À FAIRE:
[1] Relevez, dans le texte sur les livres de prix, toutes les qualités que Fénelon souhaite voir dans le livre remis aux élèves.
[2] Poursuivez le texte sur les livres de prix après sa dernière phrase.

EXTRAIT:
Les Livres de Prix, du 17ème au 20ème siècle

Même si leurs reliures sont parfois frappées des armes d'un collège, d'une ville ou d'un donateur, les Livres de Prix se distinguent des livres aux armes (stricto sensu) par leur fonction.


En effet, si les livres aux armes ne sont en fait que des livres "classiques" frappés d'une marque de propriété, les livres de prix sont destinés à récompenser les meilleurs élèves d'un établissement de type scolaire (et les armes qu'ils portent identifient alors le plus souvent un généreux donateur ou l'institution).

Cette pratique qui n'existe quasiment plus aujourd'hui a pris son essor au 17ème siècle pour disparaître progressivement dans le dernier tiers du 20ème siècle, au moment où la notion de classement est devenue moins centrale dans notre système éducatif.


Au départ, elle était surtout l'apanage des grands lycées jésuites, qui récompensaient ainsi leurs élèves grâce à des livres offerts par les plus hauts personnages de la ville, de la province, voire du royaume. La remise des prix n'était pas régulière et dépendait entièrement de la générosité de ces mécènes, dont le but était double : manifester leur attachement à l'établissement, mais aussi, naturellement, affirmer une certaine position sociale.

A cette époque, la cérémonie n'est pas une pratique généralisée, ni même annuelle, dans ces établissements. Elle fluctue en fonction des libéralités des généreux donateurs. C'est seulement à partir des années 1730-1740 qu'elle se généralise et tend à devenir régulière et organisée.


C'est Fénelon (1651 - 1715) qui semble évoquer le premier cette tradition dans L'éducation des filles, paru en 1687, il y écrit son souhait de voir les élèves recevoir "un livre bien relié, doré même sur la tranche, avec de belles images et des caractères bien formés ".

Après le 17ème, et une pratique irrégulière, les cérémonies deviennent plus fréquentes et mieux organisées à partir du milieu du 18ème, jusqu'à ce qu'on atteigne le stade des livres de prix en reliure éditeur, vers 1840, qui fait passer cette tradition à un stade plus "industriel", principalement grâce à la percaline.

Apparemment, les livres de prix les plus anciens conservés dans les bibliothèques françaises datent de 1609 (Collège de La Flèche) et 1611 (Châlons). C'est parfois le roi en personne qui récompense ainsi les plus jeunes de ses sujets. On trouve par exemple la trace d'une somme annuelle de 400 livres allouée par le monarque au collège de La Flèche pour l'année 1653.

Naturellement, les volumes ainsi offerts sont reliés aux armes des donateurs (souvent accompagnés de semis de fleurs de lys), et ce jusqu'au 19ème où les armes de la ville ou de l'institution viendront les remplacer.

En fait, les livres offerts diffèrent réellement selon ces deux grandes époques (1600 - 1840 d'une part, et après 180 d'autre part).

DOCUMENTS FOURNIS:
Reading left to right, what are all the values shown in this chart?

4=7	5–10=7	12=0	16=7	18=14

RÉSULTATS PAR TÂCHE:
[1]
- bien relié
- doré même sur la tranche
- avec de belles images
- avec des caractères bien formés

[2]
Au cours de la première période, les volumes offerts sont rares (26 livres distribués à Amiens entre 1626 et 1697) et sont généralement des grands formats (in-folio et in-quarto) dont le contenu est principalement constitué par des textes anciens dans leur langue d'origine, voire des livres contemporains écrits par des jésuites. Plus rarement, les lauréats se voient remettre de véritables éditions anciennes, tel que l'heureux comte de La Marck, qui fût récompensé par une géographie de Strabon (Bâle, 1523), au collège des Grassins à Paris, en 1686.... et que dire du petit Le Brethon, qui reçût un incunable en 1698, à Amiens!


Avec la seconde période et le début d'une généralisation/industrialisation de la pratique, le nombre de prix distribués augmente et nécessairement la qualité et le format des ouvrages vont évoluer, notamment parce des établissements plus modestes (et non "sponsorisés" par les notables) vont adopter cette tradition.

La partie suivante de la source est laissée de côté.